= Josephine Burns de Bono =

Maltese political activist and feminist

Josephine Burns de Bono née Burns (1908–1996) was a Maltese political activist and feminist.

==Biography==
She was born to Hugh Burns and Laura Rosina Ada Agius, and the sister of journalist Hugh Burns of the Times of Malta. She was married in 1931 to the physician Joseph Edward de Bono, and was the mother of four boys. The eldest, Antony [1932-2020], was one of the first cardiac surgeons in Malta. The youngest, David [1947-1999] was Professor of Medicine at Leicester University Her second son Edward de Bono (1933–2021), is credited with inventing 'lateral thinking'. She was active as a journalist in London in the 1920s, and later worked at the Times of Malta.

She was a co-founder of the Women of Malta Association in 1944, and served as the President of the organization from the foundation in 1944, until women's suffrage was introduced in 1947. She played an important part in the activism for the introduction of women's suffrage in Malta. She wrote: "The right of women to vote and to stand as Parliamentary candidates was legally recognised in England and America as a result of the excellence of women's work during the Great War of 1914-1918. To-day after nearly four and a half years of war, women in Malta are becoming conscious that they have earned the same civic recognition".

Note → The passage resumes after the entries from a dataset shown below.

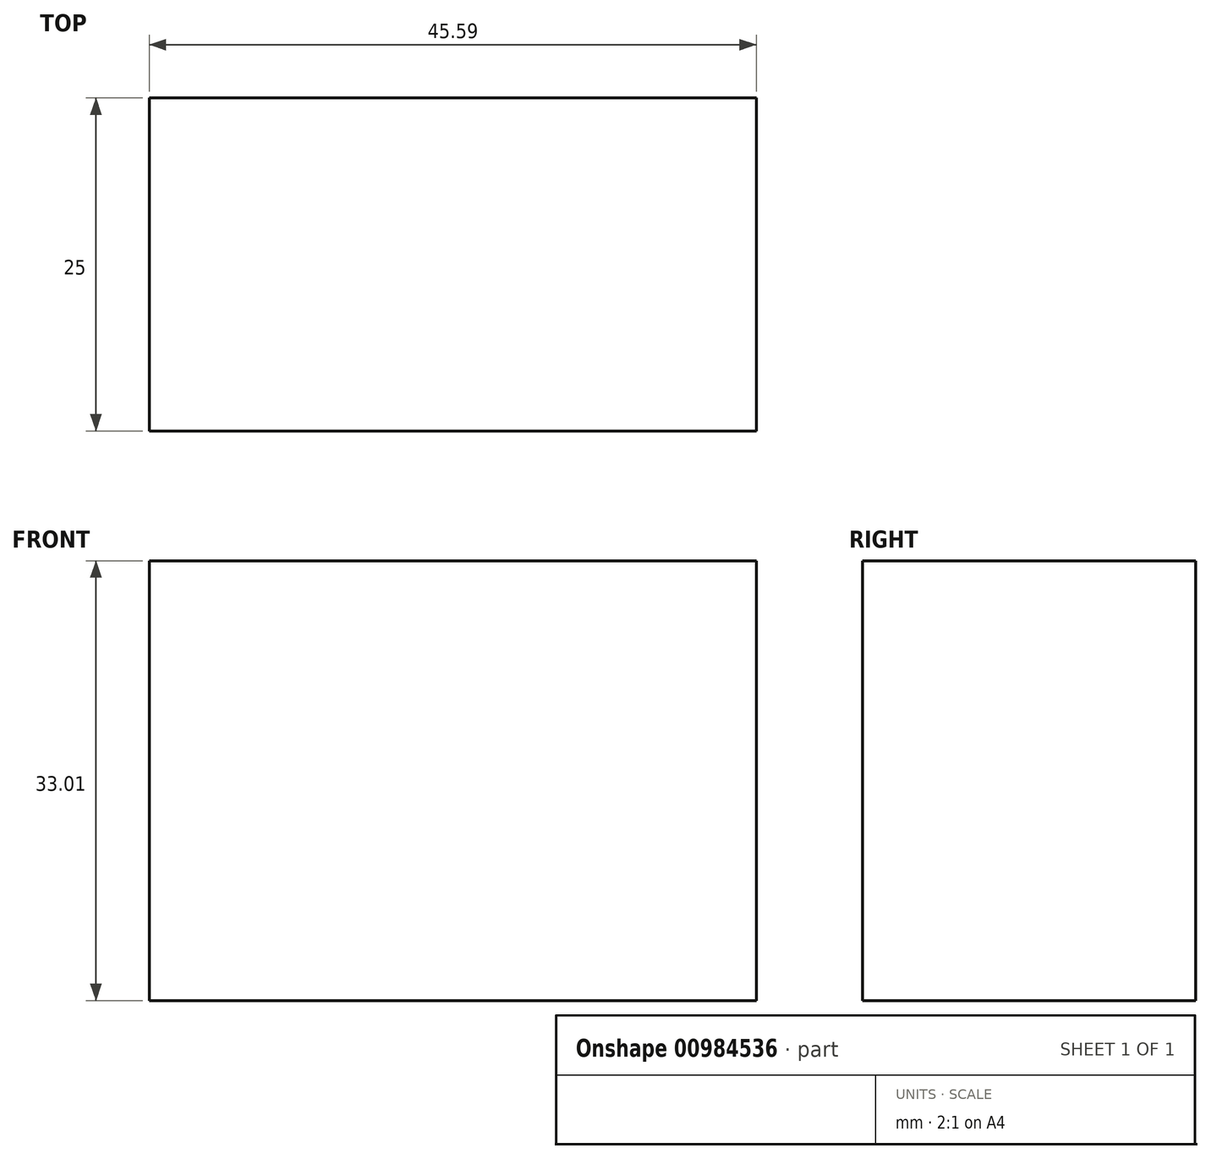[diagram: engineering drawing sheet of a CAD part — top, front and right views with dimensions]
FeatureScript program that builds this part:
annotation { "Feature Type Name" : "Feature", "Feature Type Description" : "" }
export const myFeature = defineFeature(function(context is Context, id is Id, definition is map)
    precondition{}
    {
        {
            var Q0;
            Q0=qCreatedBy(makeId("Front.planeOp"),FACE);
            var sketch = newSketch(context, id + "F0", { "sketchPlane" : qUnion([Q0])});
            skLineSegment(sketch, "E0.bottom", {"start": v(-110.76, 27.79) * mm, "end": v(-65.17, 27.79) * mm});
            skLineSegment(sketch, "E0.top", {"start": v(-110.76, -5.22) * mm, "end": v(-65.17, -5.22) * mm});
            skLineSegment(sketch, "E0.left", {"start": v(-110.76, 27.79) * mm, "end": v(-110.76, -5.22) * mm});
            skLineSegment(sketch, "E0.right", {"start": v(-65.17, 27.79) * mm, "end": v(-65.17, -5.22) * mm});
            skSolve(sketch);
        }
        {
            var Q0;
            Q0 = qSketchRegion(id + "F0", true);
            extrude(context, id + "F1", {"entities" : qUnion([Q0]), "depth" : 25 * mm, "offsetDistance" : 25 * mm});
        }
    });
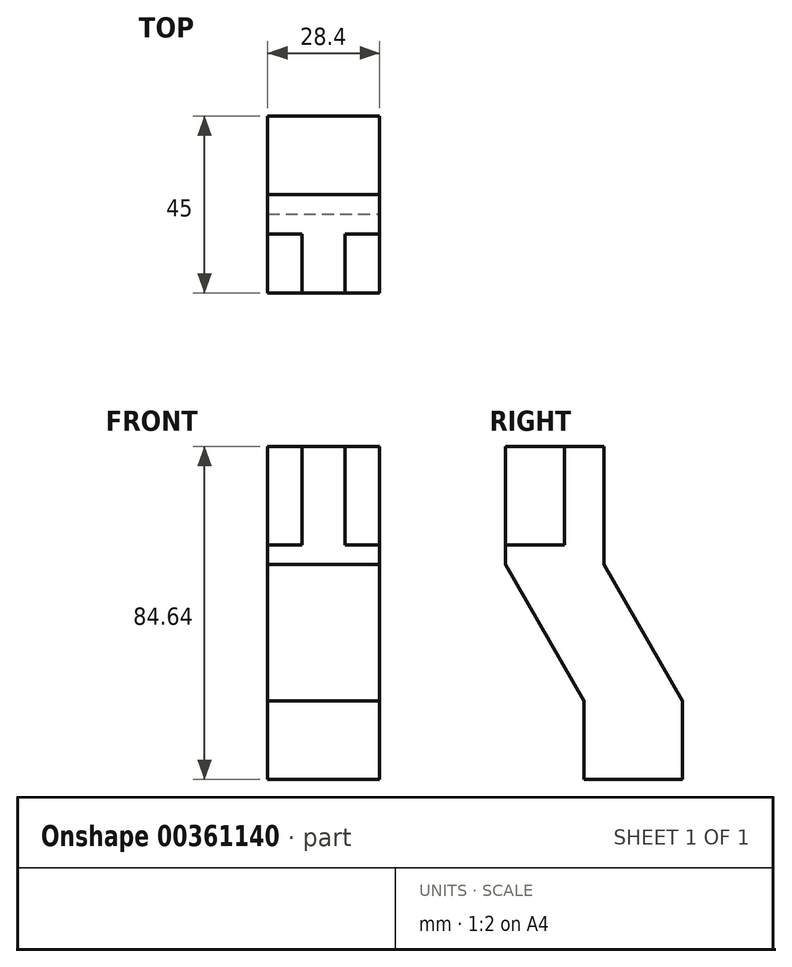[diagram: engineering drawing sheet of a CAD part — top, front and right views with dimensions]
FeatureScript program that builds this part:
annotation { "Feature Type Name" : "Feature", "Feature Type Description" : "" }
export const myFeature = defineFeature(function(context is Context, id is Id, definition is map)
    precondition{}
    {
        {
            var Q0;
            Q0=qCreatedBy(makeId("Top.planeOp"),FACE);
            var sketch = newSketch(context, id + "F0", { "sketchPlane" : qUnion([Q0])});
            skLineSegment(sketch, "E0", {"start": v(-5.5, -12.5) * mm, "end": v(5.5, -12.5) * mm});
            skLineSegment(sketch, "E1", {"start": v(5.5, -12.5) * mm, "end": v(5.5, 2.5) * mm});
            skLineSegment(sketch, "E2", {"start": v(5.5, 2.5) * mm, "end": v(14.2, 2.5) * mm});
            skLineSegment(sketch, "E3", {"start": v(14.2, 2.5) * mm, "end": v(14.2, 12.5) * mm});
            skLineSegment(sketch, "E4", {"start": v(14.2, 12.5) * mm, "end": v(-14.2, 12.5) * mm});
            skLineSegment(sketch, "E5", {"start": v(-14.2, 12.5) * mm, "end": v(-14.2, 2.5) * mm});
            skLineSegment(sketch, "E6", {"start": v(-14.2, 2.5) * mm, "end": v(-5.5, 2.5) * mm});
            skLineSegment(sketch, "E7", {"start": v(-5.5, 2.5) * mm, "end": v(-5.5, -12.5) * mm});
            skSolve(sketch);
        }
        {
            var Q0;
            Q0=makeQuery(id+"F0.imprint","IMPRINT",FACE,{"disambiguationData":[TD([[makeQuery(id+"F0.imprint","IMPRINT",EDGE,{"derivedFrom":sQuery(id+"F0.wireOp",EDGE,"E0")}),1.0]])]});
            extrude(context, id + "F1", {"entities" : qUnion([Q0]), "oppositeDirection" : true, "depth" : 25 * mm});
        }
        {
            var Q0;
            Q0=makeQuery(id+"F1.opExtrude","CAP_FACE",FACE,{"disambiguationData":[OSD([sQuery(id+"F0.wireOp",EDGE,"E0"),sQuery(id+"F0.wireOp",EDGE,"E1"),sQuery(id+"F0.wireOp",EDGE,"E2"),sQuery(id+"F0.wireOp",EDGE,"E3"),sQuery(id+"F0.wireOp",EDGE,"E4"),sQuery(id+"F0.wireOp",EDGE,"E5"),sQuery(id+"F0.wireOp",EDGE,"E6"),sQuery(id+"F0.wireOp",EDGE,"E7")])],"isStart":false});
            var sketch = newSketch(context, id + "F2", { "sketchPlane" : qUnion([Q0])});
            skLineSegment(sketch, "E8.bottom", {"start": v(-14.2, 12.5) * mm, "end": v(14.2, 12.5) * mm});
            skLineSegment(sketch, "E8.top", {"start": v(-14.2, -12.5) * mm, "end": v(14.2, -12.5) * mm});
            skLineSegment(sketch, "E8.left", {"start": v(-14.2, 12.5) * mm, "end": v(-14.2, -12.5) * mm});
            skLineSegment(sketch, "E8.right", {"start": v(14.2, 12.5) * mm, "end": v(14.2, -12.5) * mm});
            skSolve(sketch);
        }
        {
            var Q0;
            Q0 = qSketchRegion(id + "F2", true);
            extrude(context, id + "F3", {"entities" : qUnion([Q0]), "operationType" : NewBodyOperationType.ADD, "depth" : 5 * mm});
        }
        {
            var Q0;
            Q0=makeQuery(id+"F3.boolean.opBoolean","MERGE",FACE,{"derivedFrom":[makeQuery(id+"F1.opExtrude","SWEPT_FACE",FACE,{"disambiguationData":[OSD([sQuery(id+"F0.wireOp",EDGE,"E3")])]}),makeQuery(id+"F3.opExtrude","SWEPT_FACE",FACE,{"disambiguationData":[OSD([sQuery(id+"F2.wireOp",EDGE,"E8.right")])]})]});
            var sketch = newSketch(context, id + "F4", { "sketchPlane" : qUnion([Q0])});
            skLineSegment(sketch, "E9", {"start": v(12.5, -30) * mm, "end": v(-12.5, -30) * mm});
            skLineSegment(sketch, "E10", {"start": v(-12.5, -30) * mm, "end": v(7.5, -64.64) * mm});
            skLineSegment(sketch, "E11", {"start": v(7.5, -64.64) * mm, "end": v(7.5, -84.64) * mm});
            skLineSegment(sketch, "E12", {"start": v(7.5, -84.64) * mm, "end": v(32.5, -84.64) * mm});
            skLineSegment(sketch, "E13", {"start": v(32.5, -84.64) * mm, "end": v(32.5, -64.64) * mm});
            skLineSegment(sketch, "E14", {"start": v(32.5, -64.64) * mm, "end": v(12.5, -30) * mm});
            skSolve(sketch);
        }
        {
            var Q0;
            Q0=makeQuery(id+"F4.imprint","IMPRINT",FACE,{"disambiguationData":[TD([[makeQuery(id+"F4.imprint","IMPRINT",EDGE,{"derivedFrom":sQuery(id+"F4.wireOp",EDGE,"E9")}),-1.0]])]});
            extrude(context, id + "F5", {"entities" : qUnion([Q0]), "operationType" : NewBodyOperationType.ADD, "oppositeDirection" : true, "depth" : 28.4 * mm});
        }
    });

Women's suffrage and the right to be elected to political office were included in the MacMichael Constitution, which was finally introduced on 5 September 1947.
After the approval of the reform in parliament, Josephine Burns de Bono resigned from her post as President of the Women of Malta Association with the statement that the purpose of the organization had now been achieved.

Her letter of resignation was published in the Times of Malta on 24 September 1947:
"... It has been a revelation to work with you, and our association for a noble ideal, the opening of the gates of public life to Maltese women, has been marked by signal success under the will of Heaven ... Through the cooperation of our friends in every walk of life, and through the support of the Labour Party and the GWU in the Assem-bly. We were privileged to see our long campaign in the press and in the Assembly crowned with victory, a victory doubly dear as the final voice had, as Sir Harold MacMichael observes, no dissentient note from an Assembly wholly converted to the great Cause ... I believe that the Association has achieved the objects laid down in its original charter, and that the country can be best served by the mutual coop-eration of men and women in all spheres of public life".

Josephine was a writer for Queen Magazine. In 1951 she was a runner up (to Muriel Spark) in the Observer Short Story Competition with "Christmas, Malta 1942".